In this regard, it probably should also be noted that even beyond the CLRA, such other general contract prohibitions such as Cal.Civ.Code §3513 that states public rights cannot be waived by private agreement might have similar effect in combination with class action rights in other contexts – perhaps the new, post-Prop. 64 UCL which defendants are proclaiming now requires class actions.
Two other points bear mentioning that make Discover Bank a foreboding decision for NCAACs. First, the Court quickly dismissed the grounds that any future “new and improved” NCAACs might pass muster. For the majority, neither the potential for arbitration cost shifting, nor attorney-fee shifting solely in favor of consumers were sufficient to overcome the basic reality that small damage cases never or even usually will see the light of either the judicial or arbitral system.
Finally, the Court’s decision leaves plenty of room for expansion given the salutary and unique effects class proceedings can have in consumer cases even beyond the small-damage scenario. For example, in cases involving wide-spread fraud, failures to disclose, or latent defects, the class action may be the only way the victim class will learn of the violation of their rights at all or in a timely manner. Oftentimes the class notice is the first time consumer victims learn their rights have been violated. If the one consumer who discovers the common problem is forced to arbitrate, and the arbitrator is limited to order relief only to the parties, then the protection of state law will be effectively impeded. Such a rationale jibes well with the Discover Bank rationale, which focuses on the purposes and necessity of class actions for access to justice.
Since Discover Bank was decided, the cases on the California Supreme Court docket where NCAACs were enforced by the Courts of Appeal have since been remanded to the Courts of Appeal for reconsideration in light of its decision. All those Courts of Appeal have now reversed field and struck down the NCAACs. These are cases where no “bill stuffer” was used additional measures were taken to make individual arbitration ostensibly cost free for consumers, including attorney fee shifting in favor of plaintiffs. See, e.g., Parrish v. Cingular Wireless, LLC, 2005 Cal.App.Unpub. LEXIS 9021 (October 3, 2005); Meoli v. AT&T Wireless Serv., Inc., 2005 Cal.App.Unpub. LEXIS 8994 (September 30, 2005).

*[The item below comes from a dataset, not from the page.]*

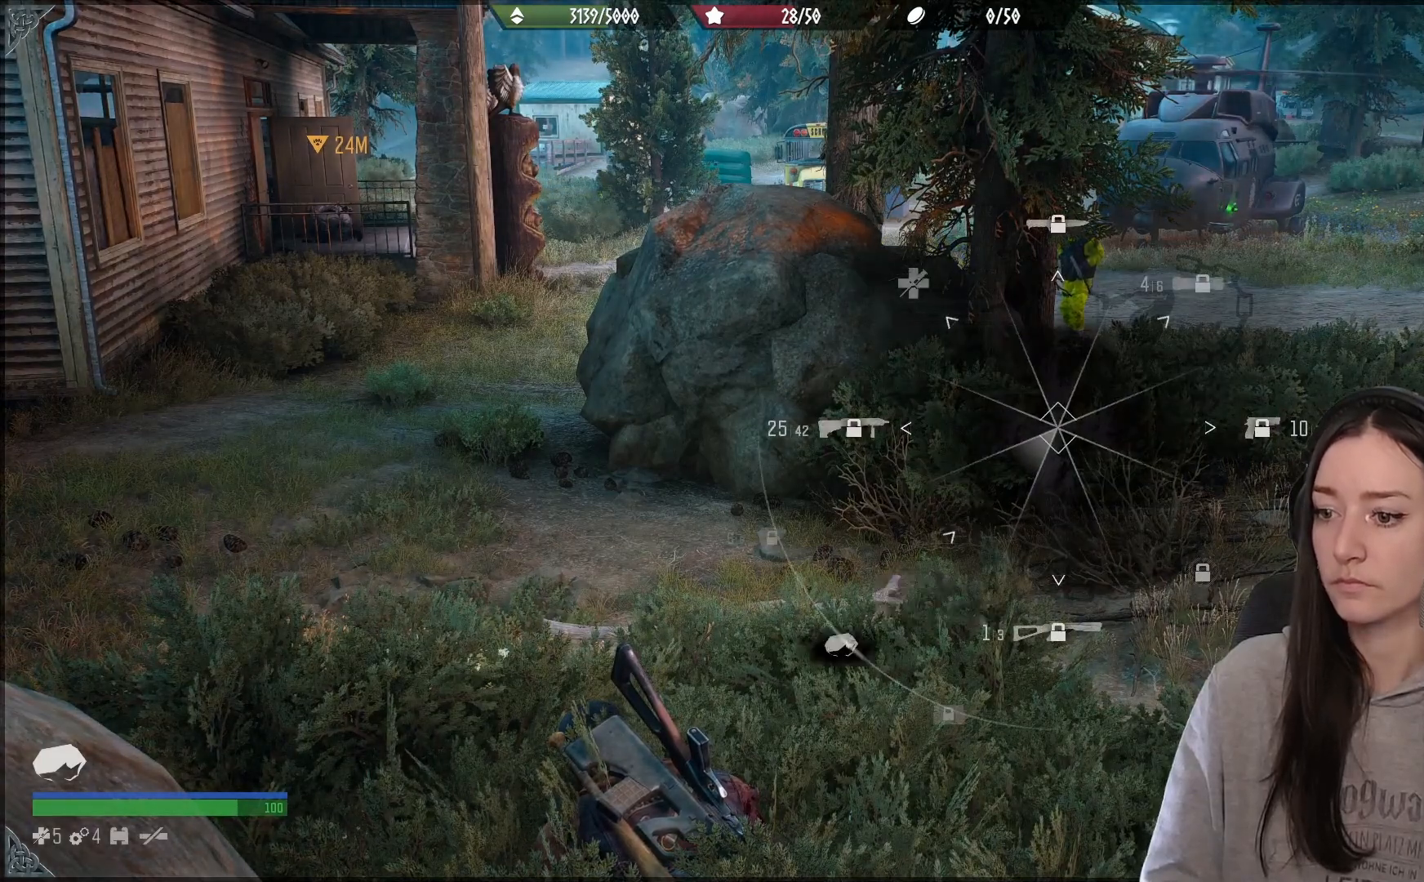
{"dt_ms": 500, "buttons": [], "left_stick": "center", "right_stick": "down", "events": [[333, "L1", "up"], [383, "right_stick", "down"]]}
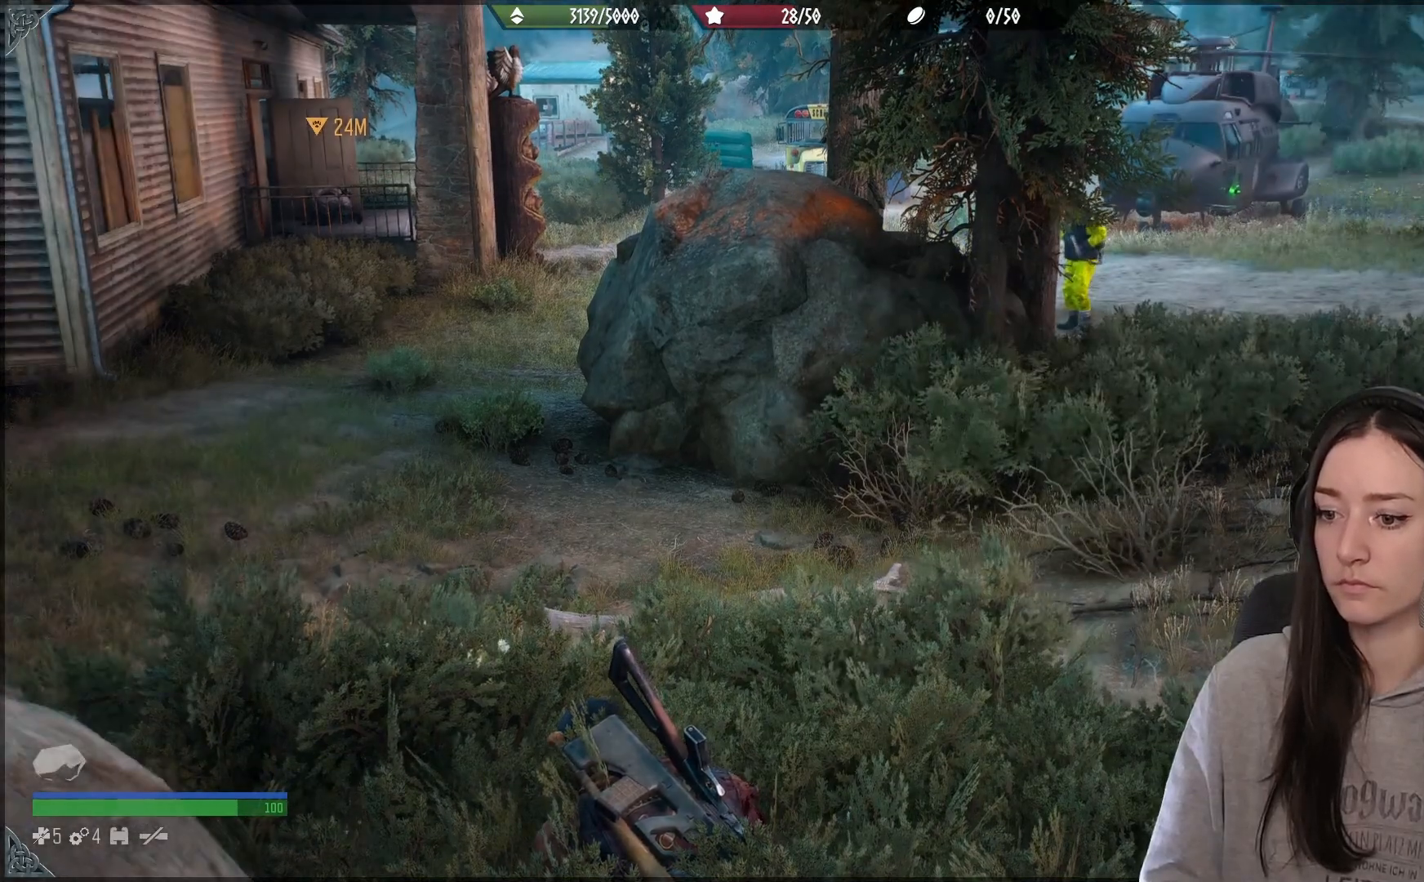
{"dt_ms": 500, "buttons": [], "left_stick": "center", "right_stick": "center", "events": [[67, "right_stick", "center"], [150, "R2", "down"], [217, "R2", "up"], [367, "R2", "down"], [433, "R2", "up"]]}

In short, most businesses, and certainly most businesses based in California, that have arbitration clauses in their consumer contracts will have to remove those clauses immediately unless they want to brave the waters of a classwide arbitration. The NCAACs are likely no longer valid. To the extent any business is constrained by California law and is thinking it will float over the floodwaters of the holding or facts of Discover Bank, it should think again before weighing anchor. Dark clouds loom on the horizon.